TASK
Can you put the part that opens with the line containing "Is the value" and closes with the line containing "Which box's median line is the highest?", both of those lines included, into a numbered list with blank lines dropped and the pictures left out?

AVAILABLE DATA

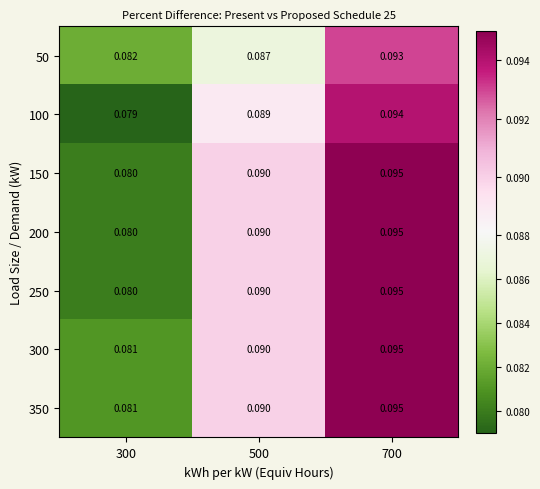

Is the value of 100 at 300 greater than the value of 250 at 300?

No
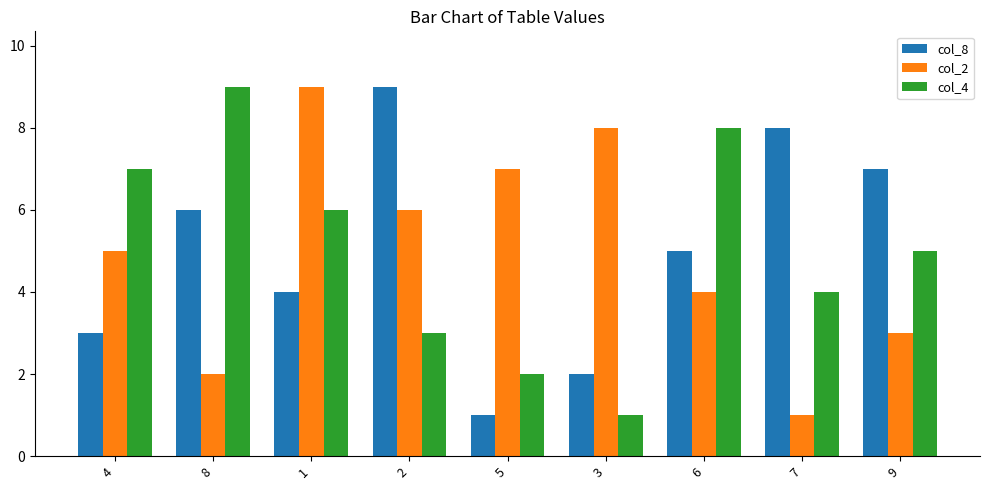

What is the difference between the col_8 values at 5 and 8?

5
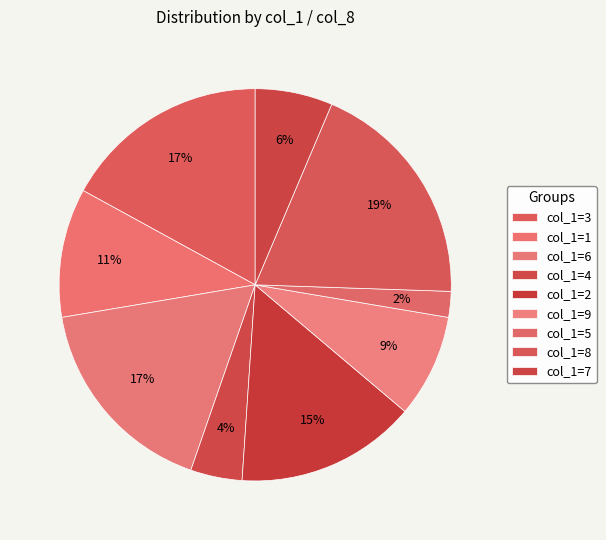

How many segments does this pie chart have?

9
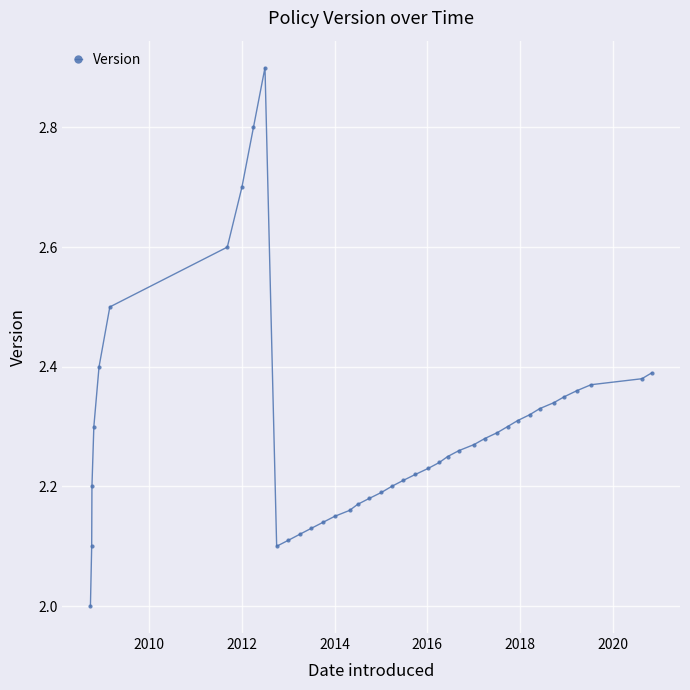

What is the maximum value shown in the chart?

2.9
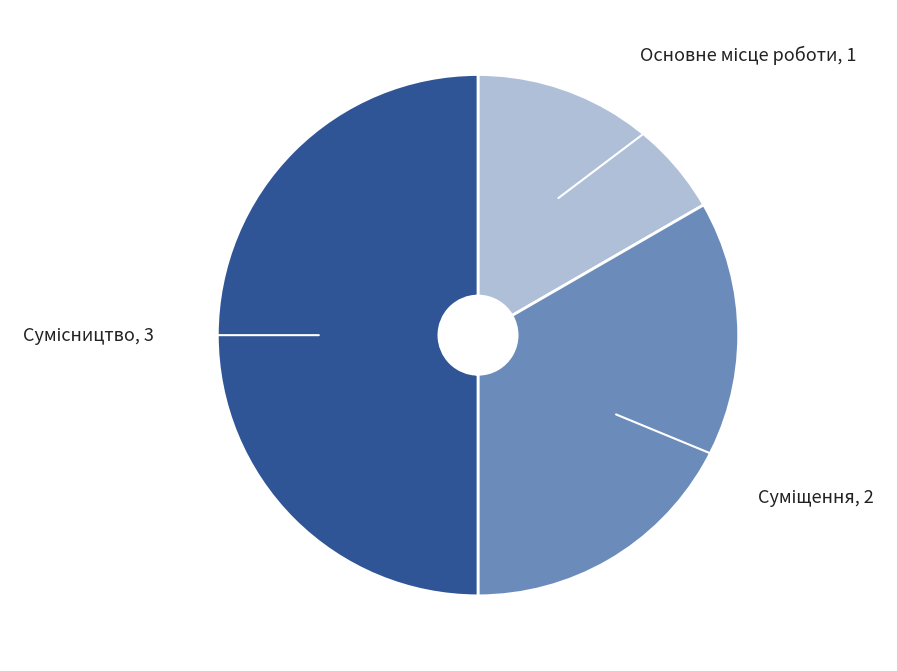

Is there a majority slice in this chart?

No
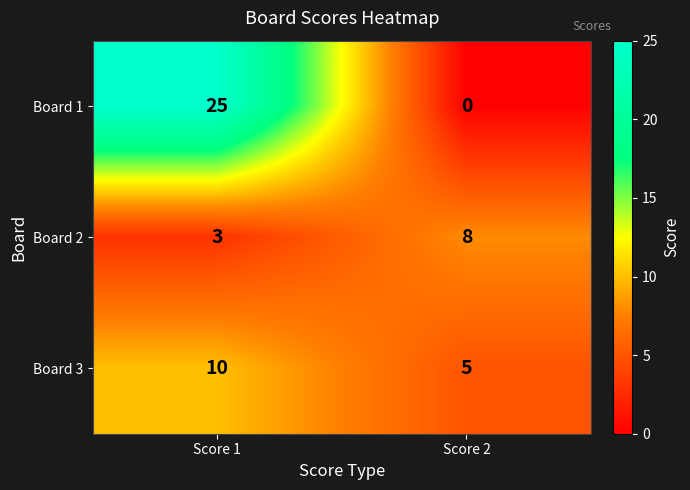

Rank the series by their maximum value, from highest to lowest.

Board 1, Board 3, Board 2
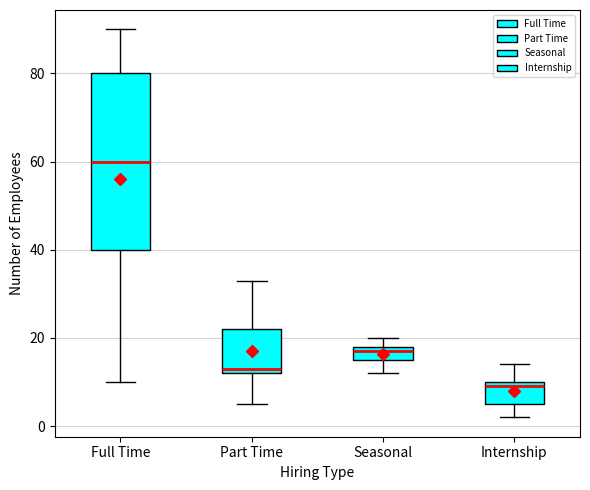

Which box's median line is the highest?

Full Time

==

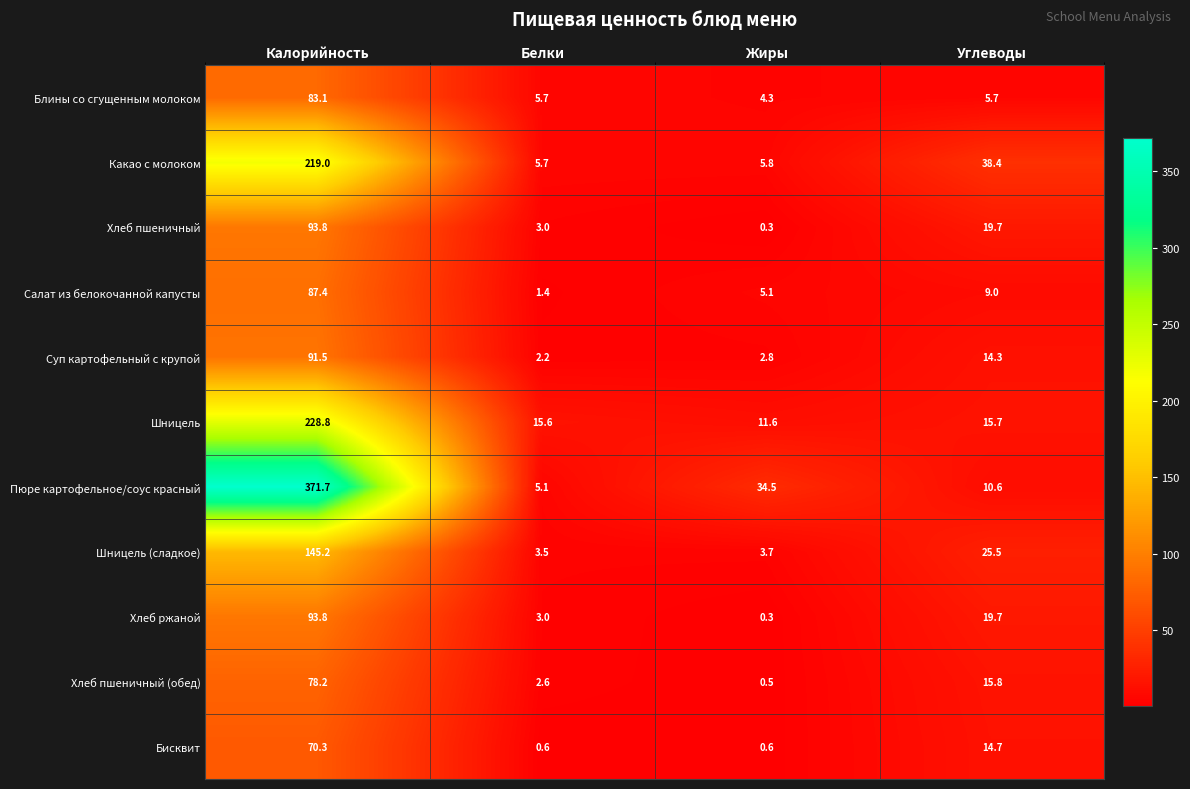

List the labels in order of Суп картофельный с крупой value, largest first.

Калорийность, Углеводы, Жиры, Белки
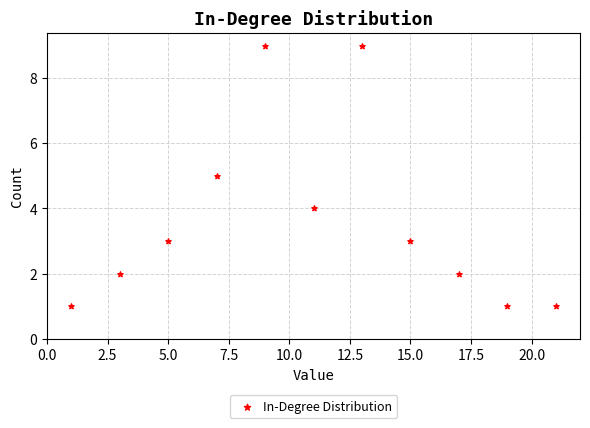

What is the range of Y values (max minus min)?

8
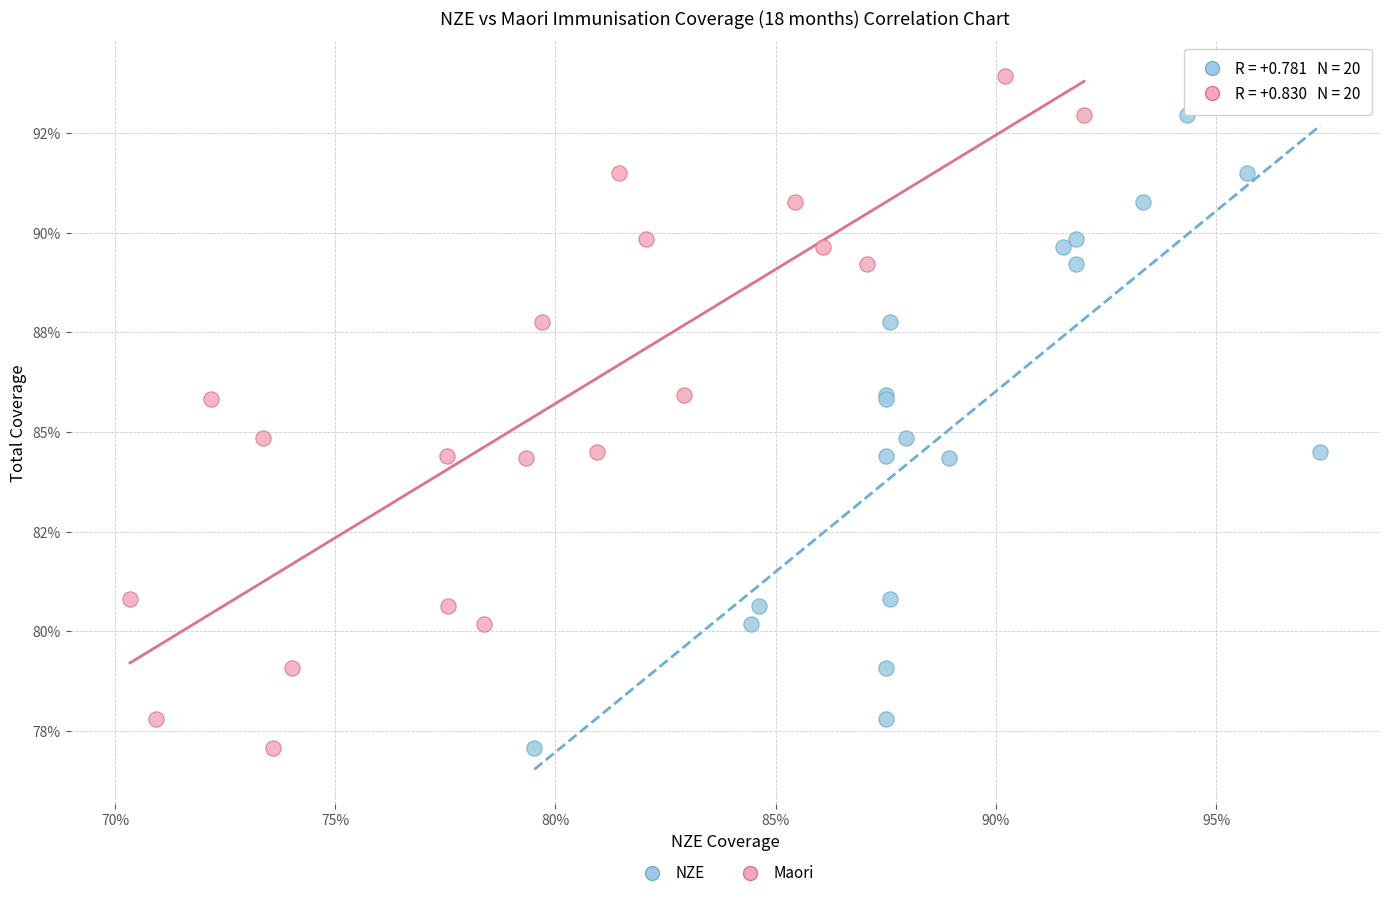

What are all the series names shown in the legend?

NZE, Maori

RESPONSE AREA
1. Is the value of 100 at 300 greater than the value of 250 at 300?
2. No
3. What is the difference between the col_8 values at 5 and 8?
4. 5
5. How many segments does this pie chart have?
6. 9
7. What is the maximum value shown in the chart?
8. 2.9
9. Is there a majority slice in this chart?
10. No
11. Rank the series by their maximum value, from highest to lowest.
12. Board 1, Board 3, Board 2
13. Which box's median line is the highest?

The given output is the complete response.